Thursday, March 20, 2014

MARCH MADNESS - to Teach Mathematics

My knowledge of basketball goes about as far as my one year on the 6th grade basketball team.  But, what I lack in basketball knowledge I hope I can make up with my knowledge of mathematics.  When I filled out my bracket this year (only to please my overly competitive family) I wanted to use mathematics to help me win the coveted prize, a gift card to my dad's favorite restaurant (you can guess who picked out the prize).  I have two purposes to this post.  First, I want to tell you how I used mathematics to fill out my bracket.   Second, I will give some ideas on how to use march madness in your classroom.

Math and my bracket:
The first thing to know is that there are MANY options for the march madness and the chances of 
guessing a totally perfect bracket is pretty much ZERO.  

For the first round there are 2^32 ways of guessing, that would be
4,292,967,296.  This is because there are 32 games and 2 possible outcomes for each game.  Yup, 4 billion ways for the first round to turn out.  The second is less, but still 2^16 is 65,536.  Continuing on, there are 2^8 for the third round, 2^4 for the fourth round, 2^2 for the fifth round, and finally 2 ways for the final round to turn out.

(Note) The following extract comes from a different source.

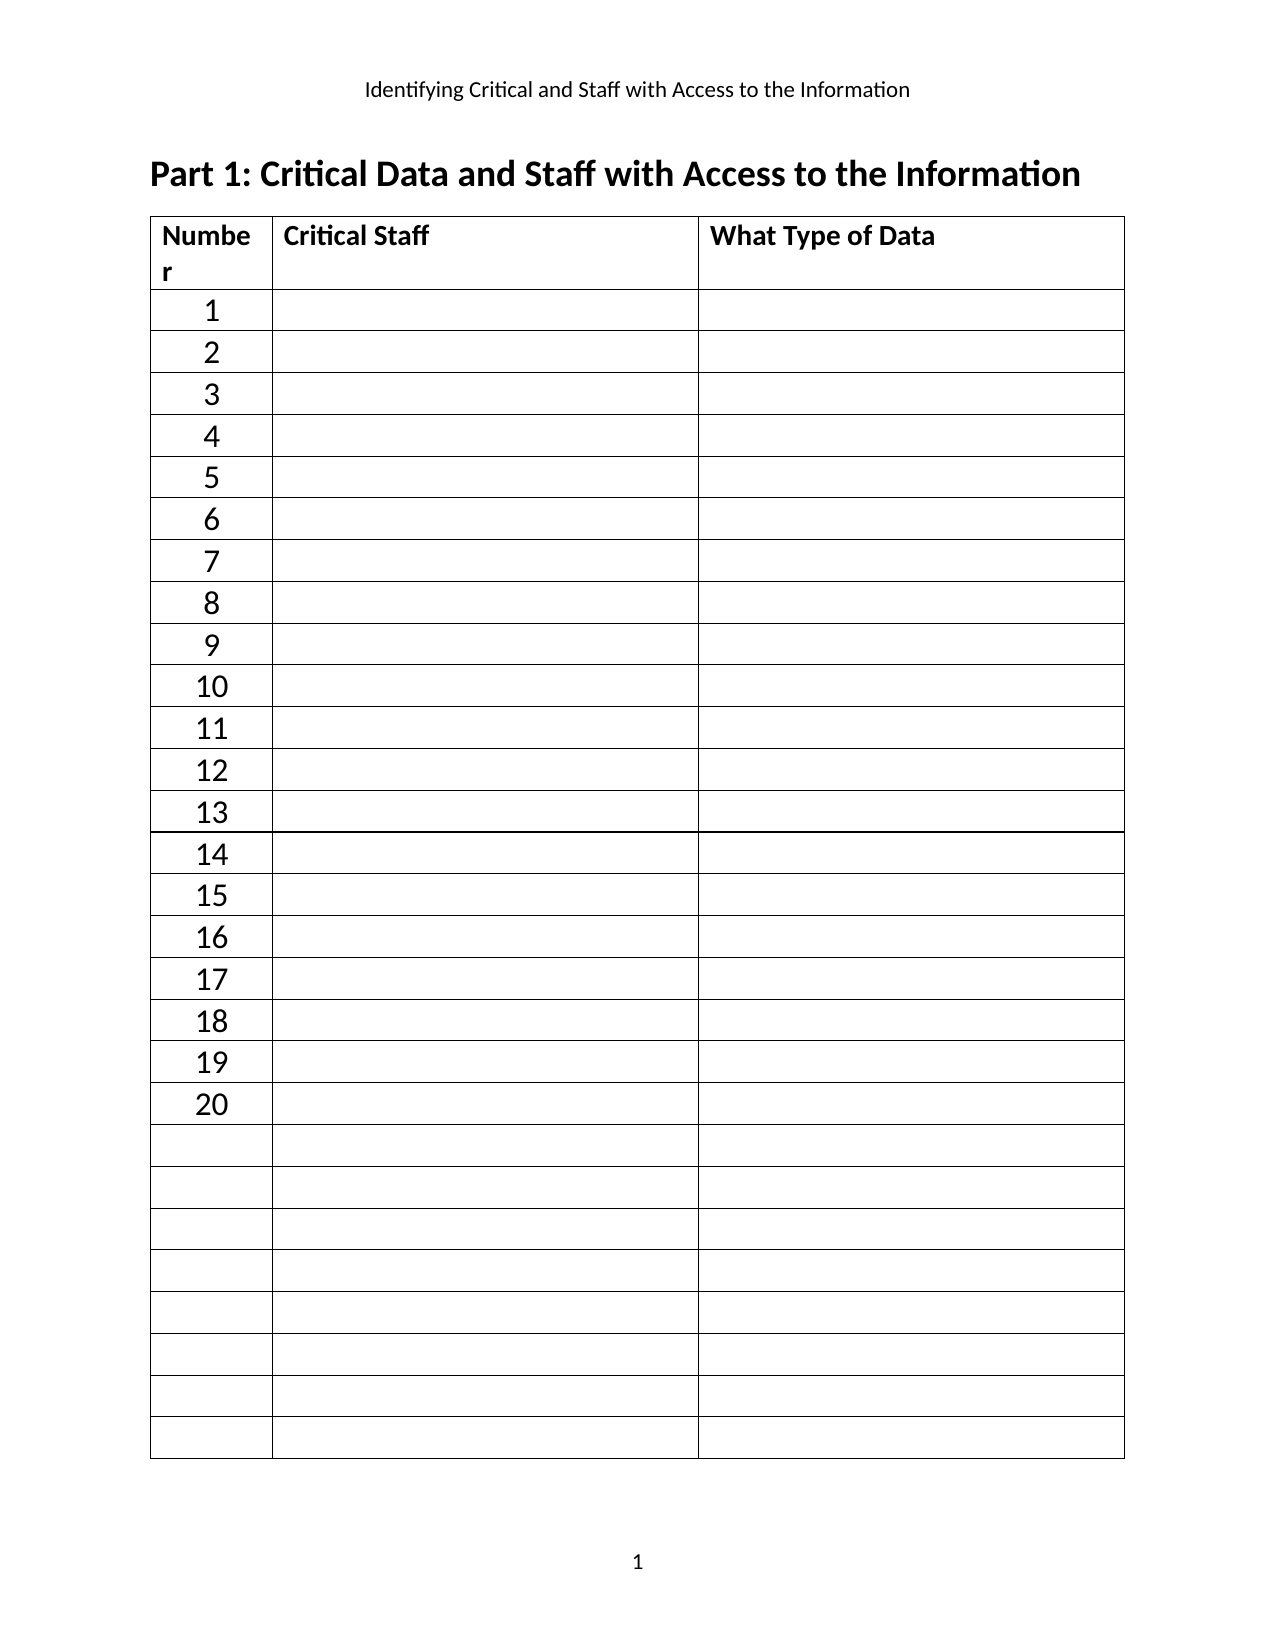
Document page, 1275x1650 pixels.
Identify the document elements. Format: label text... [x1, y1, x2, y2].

We multiply these numbers together to get the total number of ways the tournament could turn out and we get....a number too big to fit on my calculator.

9.22 x 10^18

So based on WikiAnswers I found the length from the earth to the moon at it's farthest point from the earth.  From this, I discovered that 9.22 x 10^18 paperclips would make it to the moon and back 363,755,010 times. 

That's why my bracket already isn't perfect, as you can tell below.

Asking your students what the probability of having the perfect bracket is could be a great way to get the real world into your classroom.  

You can also ask them to find out how I came up 363,755,010 times to the moon and back.  This is a great way to look at and explore conversion lengths.

To fill out my bracket I decided to use statistics from the past to try to predict the future.  I found statistics on this website:

There is more than one way to apply these statistics.  You could just go by percentages and have the team win who has the higher percentage.  I decided where there was a 70% winning rate for one seed against another to pick about 3/4 of these teams to win and 1/4 of them to loose.  This wouldn't be the statistically perfect way to pick, but I wanted to do something a little different. 

Next, I followed these statistics from the same website as above,

  • "Only once (4% of the time) has all four #1 seeds have made it to the Final Four.
  • Three times (12% of the time) no #1 seeds have made it to the Final Four.
  • 14 times (52% of the time) a #1 seed has won the entire tournament.
  • The lowest seed to win the tournament is a #8 seed.
  • The lowest seed to make it to the Final Four is a #11 seed."
I checked my bracket to see if it followed these statistics too.  Essentially this means that I made all the number 9 seeds win the first round.

Finally, I used these to help pick my final four and championship game.  I used the winning percentages to finalize who would win in the final four.

There are no perfect statistics to use and very few perfect brackets, but you can be a much more informed competitor in your office if you know how to use mathematics.

Good luck and have fun!

1 comment:

  1. Good recap. Only real addition would be to add a few sentences about how you used the things you say you used, or - maybe especially interesting - how you evaluated your bracket to see if it followed the statistics.